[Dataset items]
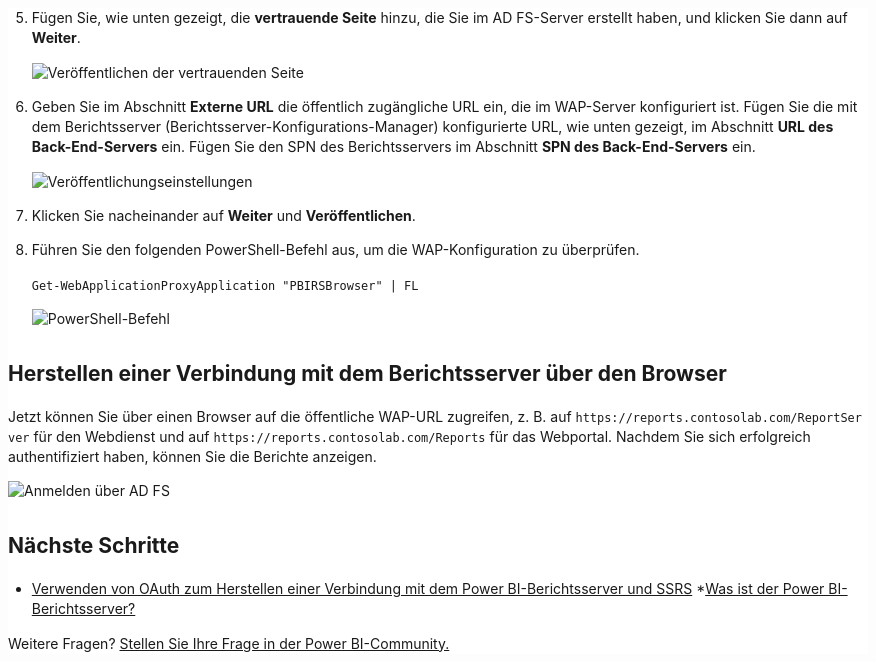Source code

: 5. Fügen Sie, wie unten gezeigt, die **vertrauende Seite** hinzu, die Sie im AD FS-Server erstellt haben, und klicken Sie dann auf **Weiter**.

    ![Veröffentlichen der vertrauenden Seite](media/connect-adfs-wap-report-server/report-server-relying-party-publish-new-app-wizard.png)

6. Geben Sie im Abschnitt **Externe URL** die öffentlich zugängliche URL ein, die im WAP-Server konfiguriert ist. Fügen Sie die mit dem Berichtsserver (Berichtsserver-Konfigurations-Manager) konfigurierte URL, wie unten gezeigt, im Abschnitt **URL des Back-End-Servers** ein. Fügen Sie den SPN des Berichtsservers im Abschnitt **SPN des Back-End-Servers** ein.

    ![Veröffentlichungseinstellungen](media/connect-adfs-wap-report-server/report-server-publishing-settings-new-app-wizard.png)

7. Klicken Sie nacheinander auf **Weiter** und **Veröffentlichen**.
8. Führen Sie den folgenden PowerShell-Befehl aus, um die WAP-Konfiguration zu überprüfen.

    ```
    Get-WebApplicationProxyApplication "PBIRSBrowser" | FL
    ```

    ![PowerShell-Befehl](media/connect-adfs-wap-report-server/report-server-powershell-get-webapplication.png)

## <a name="connect-to-the-report-server-through-the-browser"></a>Herstellen einer Verbindung mit dem Berichtsserver über den Browser

Jetzt können Sie über einen Browser auf die öffentliche WAP-URL zugreifen, z. B. auf `https://reports.contosolab.com/ReportServer` für den Webdienst und auf `https://reports.contosolab.com/Reports` für das Webportal. Nachdem Sie sich erfolgreich authentifiziert haben, können Sie die Berichte anzeigen.

![Anmelden über AD FS](media/connect-adfs-wap-report-server/report-server-adfs-sign-in.png)

## <a name="next-steps"></a>Nächste Schritte

* [Verwenden von OAuth zum Herstellen einer Verbindung mit dem Power BI-Berichtsserver und SSRS](../consumer/mobile/mobile-oauth-ssrs.md)
*[Was ist der Power BI-Berichtsserver?](get-started.md)  

Weitere Fragen? [Stellen Sie Ihre Frage in der Power BI-Community.](https://community.powerbi.com/)

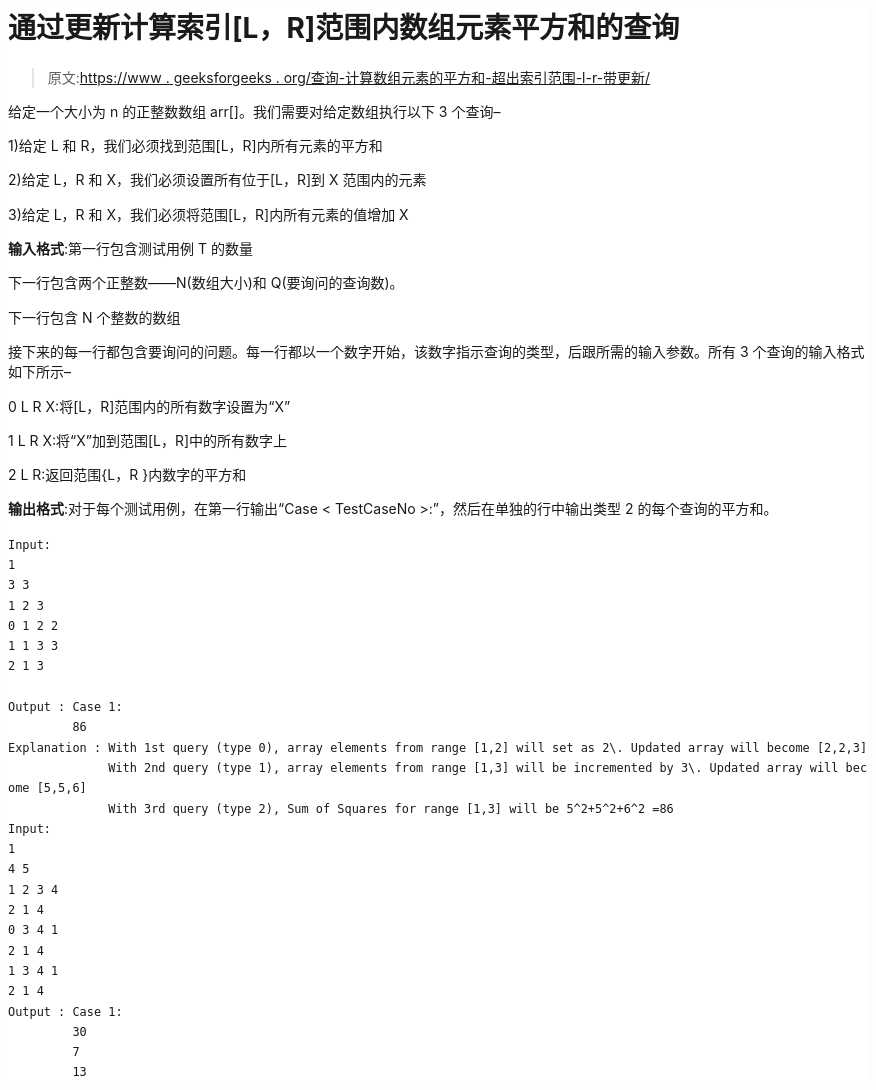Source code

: # 通过更新计算索引[L，R]范围内数组元素平方和的查询

> 原文:[https://www . geeksforgeeks . org/查询-计算数组元素的平方和-超出索引范围-l-r-带更新/](https://www.geeksforgeeks.org/queries-to-calculate-sum-of-squares-of-array-elements-over-range-of-indices-l-r-with-updates/)

给定一个大小为 n 的正整数数组 arr[]。我们需要对给定数组执行以下 3 个查询–

1)给定 L 和 R，我们必须找到范围[L，R]内所有元素的平方和

2)给定 L，R 和 X，我们必须设置所有位于[L，R]到 X 范围内的元素

3)给定 L，R 和 X，我们必须将范围[L，R]内所有元素的值增加 X

**输入格式**:第一行包含测试用例 T 的数量

下一行包含两个正整数——N(数组大小)和 Q(要询问的查询数)。

下一行包含 N 个整数的数组

接下来的每一行都包含要询问的问题。每一行都以一个数字开始，该数字指示查询的类型，后跟所需的输入参数。所有 3 个查询的输入格式如下所示–

0 L R X:将[L，R]范围内的所有数字设置为“X”

1 L R X:将“X”加到范围[L，R]中的所有数字上

2 L R:返回范围{L，R }内数字的平方和

**输出格式**:对于每个测试用例，在第一行输出“Case < TestCaseNo >:”，然后在单独的行中输出类型 2 的每个查询的平方和。

```
Input:
1
3 3
1 2 3
0 1 2 2
1 1 3 3
2 1 3

Output : Case 1:
         86
Explanation : With 1st query (type 0), array elements from range [1,2] will set as 2\. Updated array will become [2,2,3]
              With 2nd query (type 1), array elements from range [1,3] will be incremented by 3\. Updated array will become [5,5,6]
              With 3rd query (type 2), Sum of Squares for range [1,3] will be 5^2+5^2+6^2 =86
Input:              
1
4 5
1 2 3 4
2 1 4
0 3 4 1
2 1 4
1 3 4 1
2 1 4
Output : Case 1:
         30
         7
         13        
```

TASK OBJECTIVE ▸
Gather from the records above every line containing the string "media".

EXERCISE ANSWER ▸
    ![Veröffentlichen der vertrauenden Seite](media/connect-adfs-wap-report-server/report-server-relying-party-publish-new-app-wizard.png)
    ![Veröffentlichungseinstellungen](media/connect-adfs-wap-report-server/report-server-publishing-settings-new-app-wizard.png)
    ![PowerShell-Befehl](media/connect-adfs-wap-report-server/report-server-powershell-get-webapplication.png)
![Anmelden über AD FS](media/connect-adfs-wap-report-server/report-server-adfs-sign-in.png)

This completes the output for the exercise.